Abstract: In this paper, we use Kinect Xbox 360 sensor to implement the motion control of Baxter robot, a semi humanoid robot with limbs of 7 DOF joints with collision avoidance capabilities. Two different methods using vector approach and inverse kinematics approach have been designed to achieve a given task. Primitive experiments have been carried out to verify the effectiveness of the developed methods. Human motions is captured by Kinect sensor and calculated with Processing Software using SimpleOpenNI wrapper for OpenNI and NITE. UDP protocol is adopted to send reference motion to Baxter robot. Python and RosPy script programming kit is used to calculate joint angles of Baxter robot based on vector approach and inverse kinematics approach. The experimental results demonstrate that both of our proposed approaches have achieved satisfactory performance.

Controlling articulated robots in task-space with spiking silicon neurons

Abstract: Emulating how humans coordinate articulated limbs within the brain's power budget promises to accelerate progress in building autonomous biomimetic robots. Here, we used a neuromorphic approach — low-power analog silicon spiking neurons — to control an articulated robot in real-time. We obtained a closed-form control function that computes robot motor torques given the robot's joint angles (state) and desired end-effector forces; factorized the function into a set of sub-functions over five unique three-dimensional domains; and regressed each sub-function on to the steady-state spiking responses of one out of five silicon spiking-neuron pools. The spiking pools controlled a three degree-of-freedom robot's motor torques in real-time and performed reaches to arbitrary locations in space with less than 2 cm root-mean-square trajectory tracking error (of an analytical controller). The controller is compliant and can draw shapes with a pen on a dynamically perturbed surface while remaining stable. Using force control resulted in linear responses to perturbations in end-effector coordinates (task-space), which effectively filtered noise due to neuron spikes. Factorizing the controller reduced the neural regression's complexity to cubic in the dynamic range of the robot's state and desired forces. Doing so made acquiring spiking responses for regression tractable in time (∼2–3 min), and enabled reliable trajectory tracking with only 1280 neurons. This is the first time a neuromorphic system has achieved realtime manipulation for an articulated robot with three or more degrees-of-freedom.

Motion planning for all-terrain vehicles: a physical modeling approach for coping with dynamic and contact interaction constraints

Abstract: Addresses modeling and global motion planning issues for an autonomous wheeled mobile robot moving on an uneven three-dimensional terrain. We focus particularly on the issue of dealing with dynamic and wheel/ground interaction constraints. A key feature of our approach is that it incorporates appropriate physical models to cope with the task dynamics in the motion planning paradigm. The planner is based on a two-level scheme. The high level considers a simplified two-dimensional instance of the motion task and searches a subset of the configuration space of the robot in order to generate nominal subgoals through which the robot is steered. The local level solves for continuous feasible trajectories and actuator controls to move the robot between neighboring subgoals in the presence of the entire task constraints. To the best of our knowledge, this is the first implemented planner that solves for feasible trajectories to be performed by a wheeled vehicle on quite complex terrains. Simulation results are presented for the case of a six-wheeled articulated robot.

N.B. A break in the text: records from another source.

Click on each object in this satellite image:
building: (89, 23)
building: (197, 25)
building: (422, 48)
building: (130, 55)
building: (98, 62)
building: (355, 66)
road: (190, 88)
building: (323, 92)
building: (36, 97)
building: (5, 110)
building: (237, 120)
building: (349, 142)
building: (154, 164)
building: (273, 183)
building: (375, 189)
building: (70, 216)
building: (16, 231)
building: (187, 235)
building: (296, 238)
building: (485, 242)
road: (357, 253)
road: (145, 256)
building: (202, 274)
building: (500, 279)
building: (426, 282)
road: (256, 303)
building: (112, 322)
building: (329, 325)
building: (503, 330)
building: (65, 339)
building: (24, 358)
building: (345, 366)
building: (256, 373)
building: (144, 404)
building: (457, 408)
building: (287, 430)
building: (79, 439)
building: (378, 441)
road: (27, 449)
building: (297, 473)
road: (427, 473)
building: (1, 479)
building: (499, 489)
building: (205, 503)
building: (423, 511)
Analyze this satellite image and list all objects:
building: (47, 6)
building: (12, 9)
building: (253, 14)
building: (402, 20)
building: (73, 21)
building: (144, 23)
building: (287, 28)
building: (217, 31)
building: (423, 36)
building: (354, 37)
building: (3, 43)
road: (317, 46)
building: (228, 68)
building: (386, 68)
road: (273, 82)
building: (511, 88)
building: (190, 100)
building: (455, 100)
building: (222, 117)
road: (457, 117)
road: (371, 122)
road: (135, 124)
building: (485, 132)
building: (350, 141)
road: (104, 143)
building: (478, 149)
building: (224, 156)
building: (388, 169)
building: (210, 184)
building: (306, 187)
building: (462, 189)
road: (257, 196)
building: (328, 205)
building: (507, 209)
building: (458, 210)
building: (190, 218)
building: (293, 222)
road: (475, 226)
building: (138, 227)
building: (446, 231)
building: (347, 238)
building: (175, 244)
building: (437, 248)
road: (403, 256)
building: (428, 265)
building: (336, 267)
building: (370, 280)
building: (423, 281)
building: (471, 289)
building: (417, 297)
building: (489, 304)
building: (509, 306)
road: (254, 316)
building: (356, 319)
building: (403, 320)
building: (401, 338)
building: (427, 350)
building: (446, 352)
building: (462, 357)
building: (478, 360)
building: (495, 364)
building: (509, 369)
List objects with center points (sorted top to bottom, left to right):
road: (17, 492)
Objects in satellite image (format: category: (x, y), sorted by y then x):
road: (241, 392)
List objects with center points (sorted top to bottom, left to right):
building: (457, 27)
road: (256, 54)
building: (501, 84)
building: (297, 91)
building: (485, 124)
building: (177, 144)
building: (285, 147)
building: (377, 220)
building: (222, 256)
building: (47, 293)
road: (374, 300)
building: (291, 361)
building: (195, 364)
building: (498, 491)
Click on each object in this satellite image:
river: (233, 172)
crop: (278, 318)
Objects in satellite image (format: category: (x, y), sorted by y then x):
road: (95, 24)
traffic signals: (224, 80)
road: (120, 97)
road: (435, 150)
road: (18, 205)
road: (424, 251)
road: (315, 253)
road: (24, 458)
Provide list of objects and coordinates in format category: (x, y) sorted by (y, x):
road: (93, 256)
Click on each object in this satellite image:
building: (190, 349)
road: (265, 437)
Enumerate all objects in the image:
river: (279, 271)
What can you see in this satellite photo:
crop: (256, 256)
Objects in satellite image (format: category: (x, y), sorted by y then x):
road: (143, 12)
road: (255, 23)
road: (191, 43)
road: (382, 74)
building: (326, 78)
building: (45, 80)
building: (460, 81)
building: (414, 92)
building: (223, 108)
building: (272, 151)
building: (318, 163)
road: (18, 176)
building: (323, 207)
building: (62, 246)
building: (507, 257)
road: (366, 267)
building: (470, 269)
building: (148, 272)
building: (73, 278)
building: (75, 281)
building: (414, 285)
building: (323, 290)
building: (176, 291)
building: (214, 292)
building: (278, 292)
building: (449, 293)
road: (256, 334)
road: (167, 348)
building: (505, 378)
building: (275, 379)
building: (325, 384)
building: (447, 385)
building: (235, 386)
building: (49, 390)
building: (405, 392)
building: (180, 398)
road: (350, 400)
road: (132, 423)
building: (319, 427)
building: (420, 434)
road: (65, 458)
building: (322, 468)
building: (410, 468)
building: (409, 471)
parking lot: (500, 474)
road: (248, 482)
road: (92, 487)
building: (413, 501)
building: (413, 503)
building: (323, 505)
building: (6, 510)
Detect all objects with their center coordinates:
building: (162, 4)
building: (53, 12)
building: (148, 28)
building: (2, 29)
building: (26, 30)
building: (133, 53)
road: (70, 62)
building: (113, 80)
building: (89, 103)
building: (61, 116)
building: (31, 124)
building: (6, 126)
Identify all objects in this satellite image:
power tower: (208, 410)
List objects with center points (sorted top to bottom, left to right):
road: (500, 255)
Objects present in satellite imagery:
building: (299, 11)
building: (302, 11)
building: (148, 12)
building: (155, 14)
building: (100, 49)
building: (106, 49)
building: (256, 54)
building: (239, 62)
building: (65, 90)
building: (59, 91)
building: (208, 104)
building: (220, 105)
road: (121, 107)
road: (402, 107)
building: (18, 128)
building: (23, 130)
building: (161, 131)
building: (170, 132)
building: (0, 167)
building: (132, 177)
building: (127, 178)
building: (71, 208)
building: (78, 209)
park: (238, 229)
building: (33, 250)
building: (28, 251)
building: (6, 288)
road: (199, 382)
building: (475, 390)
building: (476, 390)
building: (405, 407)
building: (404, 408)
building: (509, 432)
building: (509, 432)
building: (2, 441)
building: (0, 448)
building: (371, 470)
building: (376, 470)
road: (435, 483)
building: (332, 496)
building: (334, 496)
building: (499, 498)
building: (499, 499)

Horizontal articulated robot

Abstract: A horizontal articulated robot has a plurality of horizontal arms coupled by joint shafts, and a working shaft disposed at the extreme end of an extreme end arm among the horizontal arms has mounting portions of an end effector formed to both the upper and lower ends thereof. With this arrangement, there can be provided a horizontal articulated robot that can cope with various work transport forms and various types of works by one type of a robot by selectively using the upper and lower sides of a working shaft.